Light + building, Frankfurt - report


Light + building in Frankfurt was an overture to an increase in design diversity.


fx

The Trend Forum, a focal point at the Light + Building show in Frankfurt, distils the up-and-coming (with emphasis on the coming) ideas in lighting into four spaces. And this year's forum served to illustrate how eclectic lighting design has become. Curated by the show organisers and the style studio bora.herke.palmisano, each space provided an unusual setting for lighting to interplay with furniture and other interior furnishings to encapsulate a design direction.

The four living environments, respectively designated constructed space, selected space, unaffected scene, and singular spot, showed how minimalism, reinterpreted tradition, organic and exotic are all valid influences for a contemporary lighting scheme.

The Trend Forum tends both to confirm and challenge your perceptions. It's reassuring when your design ideas chime with what you see - particularly if your products are included in the spaces. But you are always challenged, too, and left with new ideas to explore. And this is, after all, why you bother to pack your toothbrush and head to Frankfurt in the first place.

The Trend Forum is like Light + Building's overture - an inspired summation. But it is out in the halls that the subtleties and nuances of the lighting trends emerge. One of them - the repetition of individual modules to create a single product - proved to be a dominant theme at the event. As an example, a pattern of identical wall lights might be placed together to form a single wall sculpture as the ensuing light and shadow blurs the boundaries between the individual luminaires within the scheme.

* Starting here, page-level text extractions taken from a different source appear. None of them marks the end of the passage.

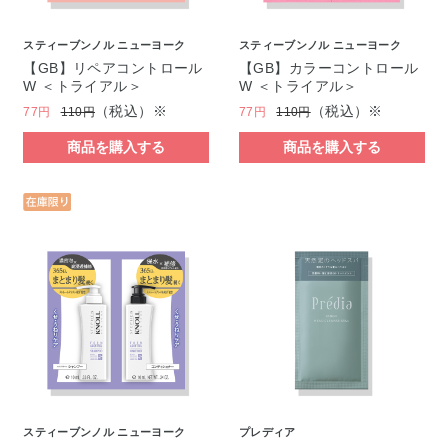
スティーブンノル ニューヨーク
スティーブンノル ニューヨーク
【GB】リペアコントロール
【GB】カラーコントロール
W ＜トライアル＞
W ＜トライアル＞
（税込）※
（税込）※
77円
110円
77円
110円
商品を購入する
商品を購入する
スティーブンノル ニューヨーク
プレディア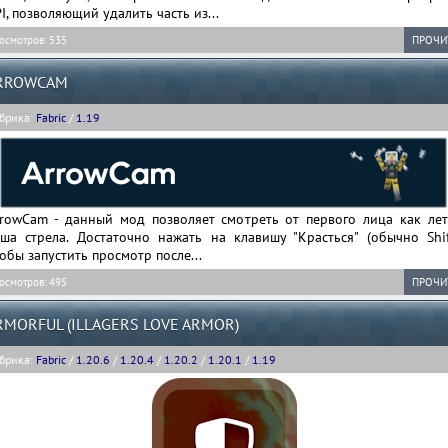
I, позволяющий удалить часть из...
осмотров: 535
ПРОЧИ
RROWCAM
брика:
Fabric
/
1.19
rrowCam - данный мод позволяет смотреть от первого лица как лет
ша стрела. Достаточно нажать на клавишу "Красться" (обычно Shift
обы запустить просмотр после...
осмотров: 495
ПРОЧИ
RMORFUL (ILLAGERS LOVE ARMOR)
брика:
Fabric
/
1.20.6
/
1.20.4
/
1.20.2
/
1.20.1
/
1.19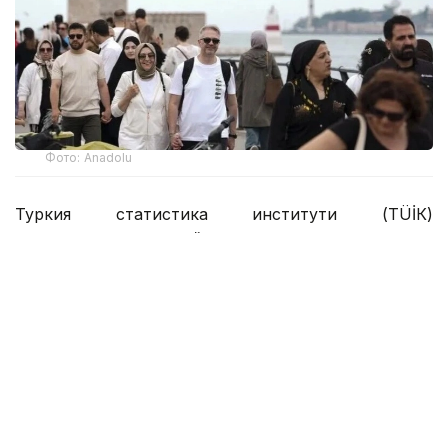
Фото: Anadolu
Туркия статистика институти (ТÜİК)
маълумотларига кўра, ҳисобот даврида
мамлакатнинг туризм соҳасидаги даромади 15,865
миллиард АҚШ долларини ташкил этди.
Туризм соҳасидаги даромаднинг асосий қисми —
15,656 миллиард АҚШ доллари — хорижий
сайёҳлар ҳисобидан шакллантирилди. 209,5
миллион АҚШ доллари эса транзит
йўловчилардан тушди. Туризм соҳаси умумий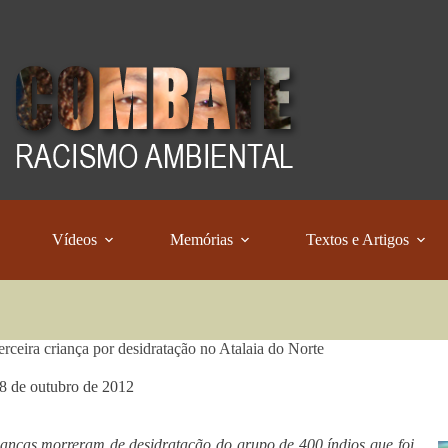
Vídeos
Memórias
Textos e Artigos
erceira criança por desidratação no Atalaia do Norte
8 de outubro de 2012
ianças morreram de desidratação do grupo de 400 índios que foi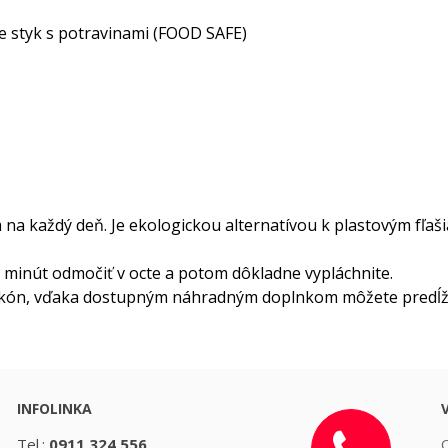
e styk s potravinami (FOOD SAFE)
a každý deň. Je ekologickou alternatívou k plastovým fľašia
30 minút odmočiť v octe a potom dôkladne vypláchnite.
ilikón, vďaka dostupným náhradným doplnkom môžete predĺžiť
INFOLINKA
Tel.:
0911 324 556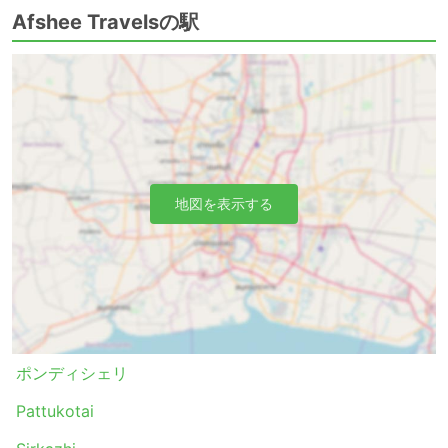
Afshee Travelsの駅
チェンナイ - ポンディシェリ
ポンディシェリ - チェンナイ
チェンナイ - マイラドゥトゥライ
チェンナイ - カッダロール
チェンナイ - チダンバラム
コーヤンブットゥール - ティルチラーパッリ
ティルチラーパッリ - コーヤンブットゥール
地図を表示する
タンジャーヴール - コーヤンブットゥール
コーヤンブットゥール - タンジャーヴール
カーライッカール - ポンディシェリ
Afshee Travels チケット料金＆バスクラ
ス
ポンディシェリ
バス旅行の醍醐味は、プライバシーや快適さなど、お客様
のご要望に合わせたオーダーメイドの旅ができることで
Pattukotai
す。バスのクラスやタイプは、旅行者のさまざまなニーズ
に対応しています。最も安価な旅行は、通常、標準クラス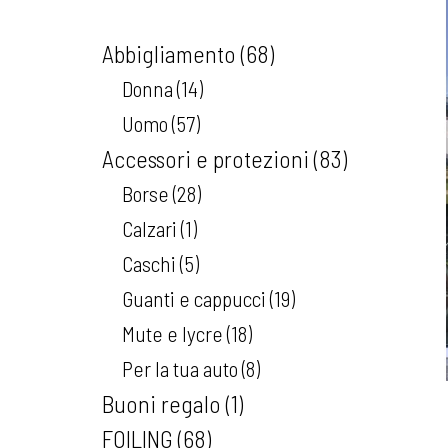
Abbigliamento
68
Donna
14
Uomo
57
Accessori e protezioni
83
Borse
28
Calzari
1
Caschi
5
Guanti e cappucci
19
Mute e lycre
18
Per la tua auto
8
Buoni regalo
1
FOILING
68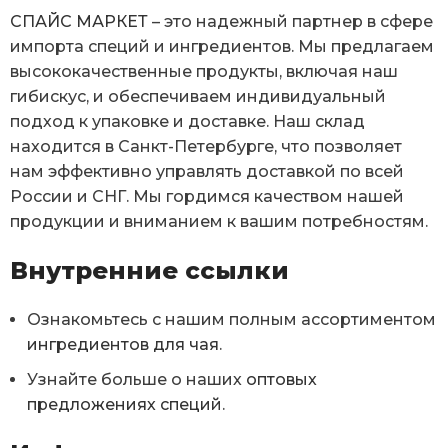
СПАЙС МАРКЕТ
– это надежный партнер в сфере
импорта специй и ингредиентов. Мы предлагаем
высококачественные продукты, включая наш
гибискус, и обеспечиваем индивидуальный
подход к упаковке и доставке. Наш склад
находится в Санкт-Петербурге, что позволяет
нам эффективно управлять доставкой по всей
России и СНГ. Мы гордимся качеством нашей
продукции и вниманием к вашим потребностям.
Внутренние ссылки
Ознакомьтесь с нашим полным ассортиментом
ингредиентов для чая
.
Узнайте больше о наших
оптовых
предложениях специй
.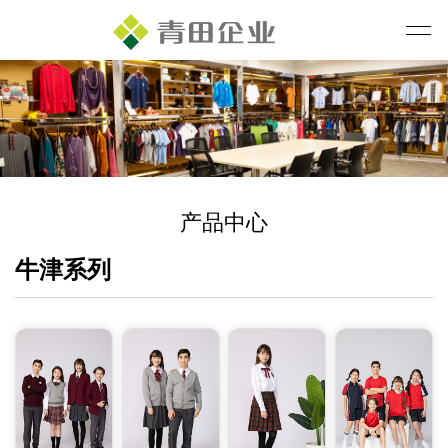
产品中心
牛津系列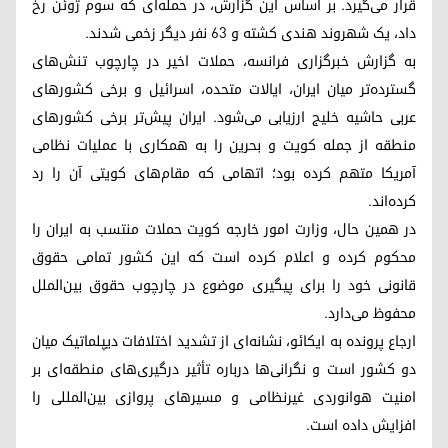
قرار می‌گیرد. بر اساس این گزارش، در حمله‌ای که سوم ژوئن رخ
داد، یک شهروند هندی کشته و ۶۳ نفر دیگر زخمی شدند.
به گزارش خبرگزاری فرانسه، حملات اخیر در چارچوب تنش‌های
گسترده‌تر میان ایران، ایالات متحده، اسرائیل و برخی کشورهای
عربی حاشیه خلیج ارزیابی می‌شود. ایران پیش‌تر برخی کشورهای
منطقه از جمله کویت و بحرین را به همکاری با عملیات نظامی
آمریکا متهم کرده بود؛ اتهامی که مقام‌های کویتی آن را رد
کرده‌اند.
در همین حال، وزارت امور خارجه کویت حملات منتسب به ایران را
محکوم کرده و اعلام کرده است که این کشور تمامی حقوق
قانونی خود را برای پیگیری موضوع در چارچوب حقوق بین‌الملل
محفوظ می‌دارد.
ارجاع پرونده به ایکائو، نشانه‌ای از تشدید اختلافات دیپلماتیک میان
دو کشور است و نگرانی‌ها درباره تأثیر درگیری‌های منطقه‌ای بر
امنیت هوانوردی غیرنظامی و مسیرهای پروازی بین‌المللی را
افزایش داده است.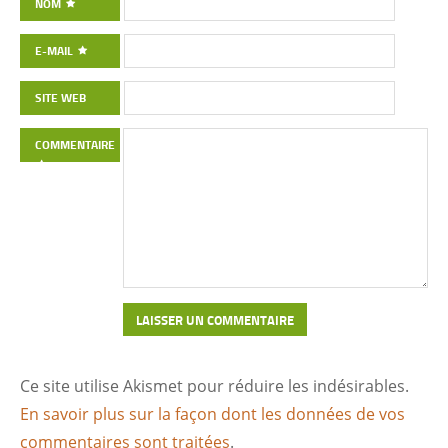
NOM
E-MAIL
SITE WEB
COMMENTAIRE
Ce site utilise Akismet pour réduire les indésirables.
En savoir plus sur la façon dont les données de vos
commentaires sont traitées
.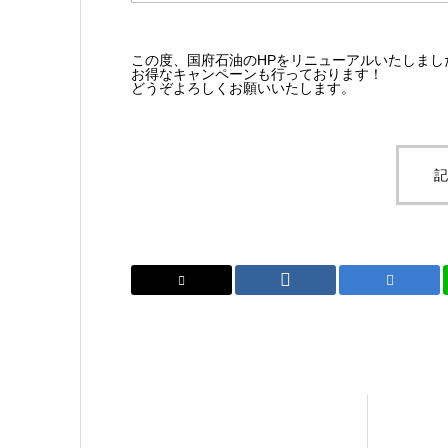
この度、国府石油のHPをリニューアルいたしまし
お得なキャンペーンも行っております！
どうぞよろしくお願いいたします。
記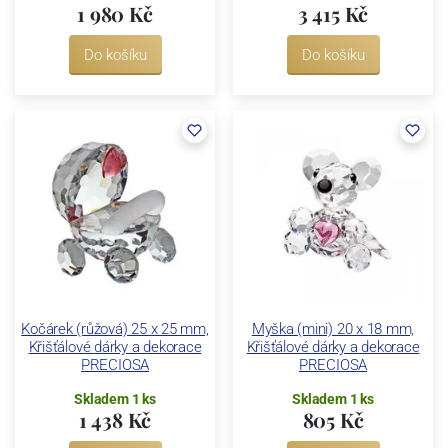
1 980 Kč
3 415 Kč
Do košíku
Do košíku
Kočárek (růžová) 25 x 25 mm,
Myška (mini) 20 x 18 mm,
Křišťálové dárky a dekorace
Křišťálové dárky a dekorace
PRECIOSA
PRECIOSA
Skladem 1 ks
Skladem 1 ks
1 438 Kč
805 Kč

The combination of identical elements in this way can create something which is altogether greater than the sum of its parts.

Power of the pendant
The power of the collective was also evident in another pervasive presence at Light + Building - the pendant. Many new pendant designs rely to a greater or lesser extent on a cluster, row or other pattern of identical lighting elements.

Pendants were among many lighting categories which served at this year's show to illustrate the shift of glass, brass and copper into the mainstream. All have been exerting their influence on lighting design in the past few years, but the increase in their presence compared with 2012 was palpable. The partnership of brushed brass with white was one fresh twist to emerge.

Glass was predominantly clear and coloured, while an increased use of texture and pattern across all these materials was consistent with a slightly more decorative approach being taken by many lighting designers. Folded paper and creased metal were further examples of a desire to exploit the potential of texture more fully.

Traditional materials
Other elements gaining ground include wood (finely finished rather than rustic), earthenware and ceramics. All these material developments are linked at some level to a renewed interest in traditional materials, and all of the Trend Forum's spaces alluded to this at some level, with many contemporary designs containing vintage echoes.

The development of LED in terms of colour and light output options means it dominated Light + Building even more than in 2012, when the technology was already established and widespread. There are shapes of luminaires that are only possible, and spaces which can only be lit, thanks to LED. From grand chandeliers to pinpricks of light along a shelf profile, this technology has taken the lighting world by storm. The latest innovation is the mid-power LED; expect to see great things as designers explore its potential.

Astro Lighting's Eclipse and The Edge wall lights appeared in the 'constructed space' living environment of the Light + Building Trend Forum.